- Tasks to perform
1. In the horse forum thread, reproduce word for word everything from "Oh poor animal" down to "he's gained weight.".
2. According to the horse forum thread, why does mayfieldk suggest considering a different horse if gentleness is the reason for liking this one?

- Extracted text
====================

# Expected but Unexpected



## BluMagic (Sep 23, 2007)

Pedigree

Rowdy Who Horse Pedigree


----------



## morganshow11 (Dec 19, 2008)

are you thinking of buying him??


----------



## BluMagic (Sep 23, 2007)

I don't want to buy him if he is going to be permanentaly lame. If he gets better...I really want to consider it. He is so gentle. And trained very well. My friend wants to get rid of him immediately because she has too many animals. But I'm not sure if I can sale Boo in time or at all.


----------



## mayfieldk (Mar 5, 2008)

He's probably really gentle because he's underweight/lame. Most horses, when they put on a lot of weight, turn into fire-breathing dragons. If 'gentle' is the reason you like him... I would think of getting a different horse.


----------



## BluMagic (Sep 23, 2007)

Gentle is only one of multiple reasons. I think the colder weather is making his pain a little worse but I can never be sure. Blu was very gentle when I got him and still is. 

I also really want to jump and ride English along with riding Western and riding at Gymkhanas. 

Its so difficult for me to explain. If I do sound 'not very smart' let me know.


----------



## 1dog3cats17rodents (Dec 7, 2007)

mayfieldk said:


> He's probably really gentle because he's underweight/lame. Most horses, when they put on a lot of weight, turn into fire-breathing dragons. If 'gentle' is the reason you like him... I would think of getting a different horse.


I second this. My horse was so sweet and calm, when he came he even had to go with the ponies because the big boys were to rough. Once he put on some weight, he's now a hot headed high energy horse who is the top horse in the big boy pasture


----------



## BluMagic (Sep 23, 2007)

I don't deny the fact that a horse's disposition changes after going through times like this. Blu's did. 

I really want to chance this boy because I feel that life is about taking risks(meaning good and bad) to be happy, succesful, etc.

I called my friend and I think she's going to have a vet come out. Plus, she is going to talk to a previous owner that knows about this gelding. 

I told her I would like to be one of the 1st to know what she finds out. So hopefully I will be able to tell you guys more sometime this week. 

All I can say now is that I'm afraid to invest in a horse I can't depend on. I'm so eager to find out the truth because I've had 1st hand experience with a horse in a trailer accident and he won't load. But this horse loaded without problem. 

If anyone has noticed in the pictures, he has a big scar on his right front leg. This makes me very curious...


----------



## shmurmer4 (Dec 27, 2008)

no critique, hope for the best with this animal.


----------



## FGRanch (Feb 9, 2008)

He is sickle hawked, but that could look worse that what it normally would becasue he is under weight and in pain. I hope he recovers well. He has an adorable face.


----------



## brittany (Nov 9, 2008)

What is sickle hock?  sorry I need to learn any and everything I can, I hope to become a vet


----------



## KatieStanley (May 16, 2008)

Did your friend just recently aquire this horse or has she had him from some time? I ask this because the horse is incredibly underweight (I know that you know this)...but if your friend allowed this guy to look like this....:?


----------



## my2geldings (Feb 18, 2008)

Oh poor animal :? it would be a case where I would buy him to put him out of his misery. What's your update on that poor boy?


----------



## BluMagic (Sep 23, 2007)

My friend has had fim for about a week now. Believe it or not, he's gained weight. 

I haven't heard much on him yet. I'm really anxious to hear what his previous owner says...

Thanks for the input everyone!

(btw...He's not sickle-hocked that I noticed but he does rock back on his hindquarters to balance out while he's eating. That front end is really hurting him.)


----------

====================

- Given information
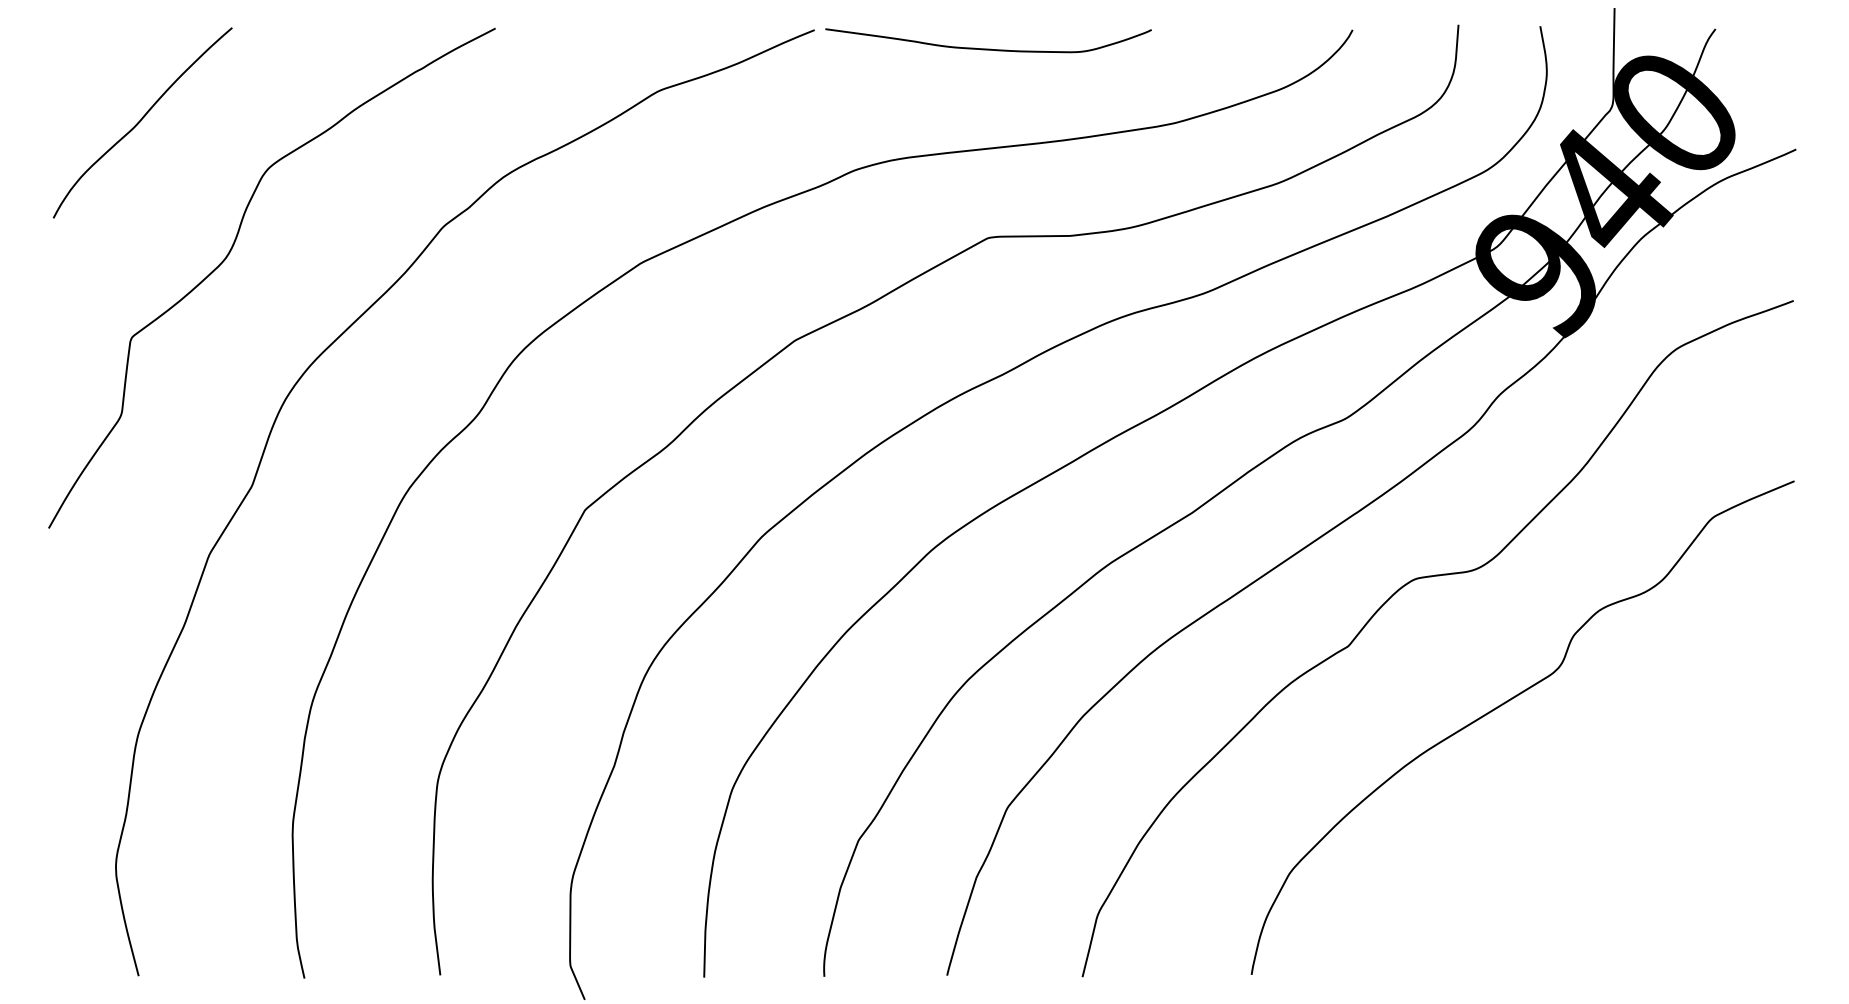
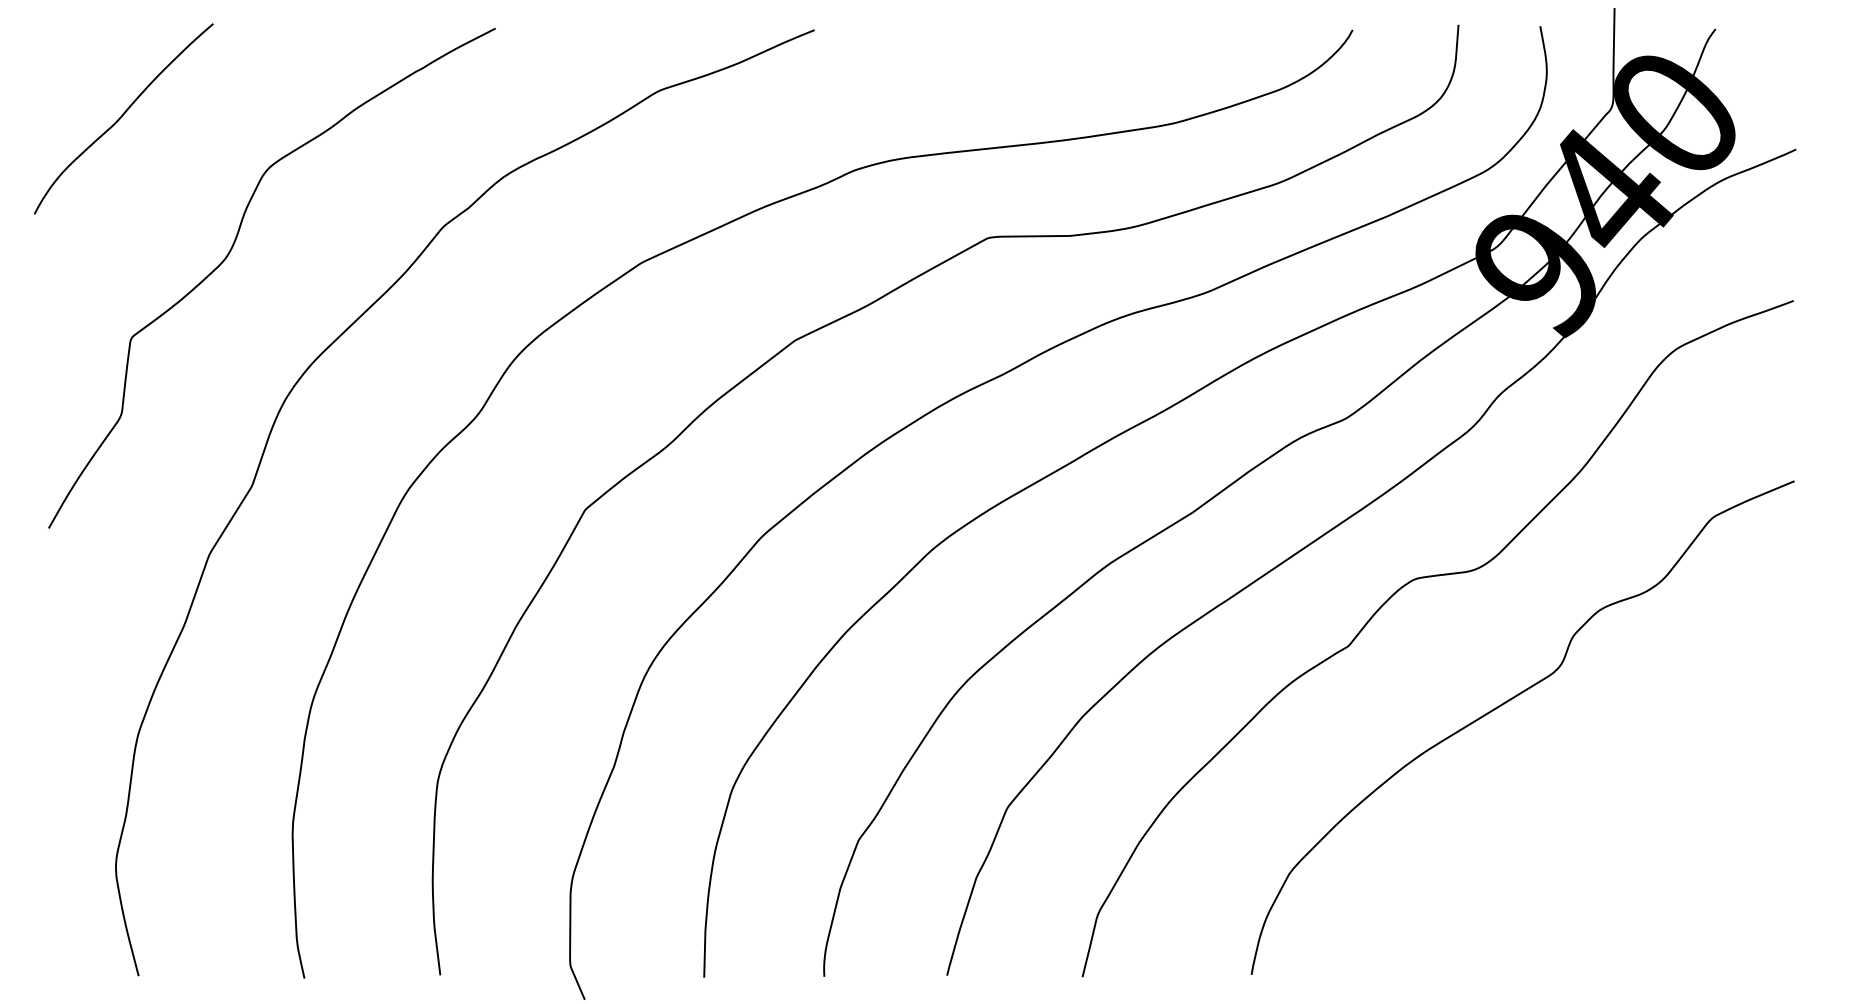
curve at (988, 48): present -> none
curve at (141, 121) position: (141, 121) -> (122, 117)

====================

- Solutions by task
1.
Oh poor animal :? it would be a case where I would buy him to put him out of his misery. What's your update on that poor boy?


----------



## BluMagic (Sep 23, 2007)

My friend has had fim for about a week now. Believe it or not, he's gained weight.

2. Mayfieldk thinks the horse is probably gentle only because he is underweight and lame. Most horses turn into "fire-breathing dragons" once they put on a lot of weight, so his calm temperament may not last.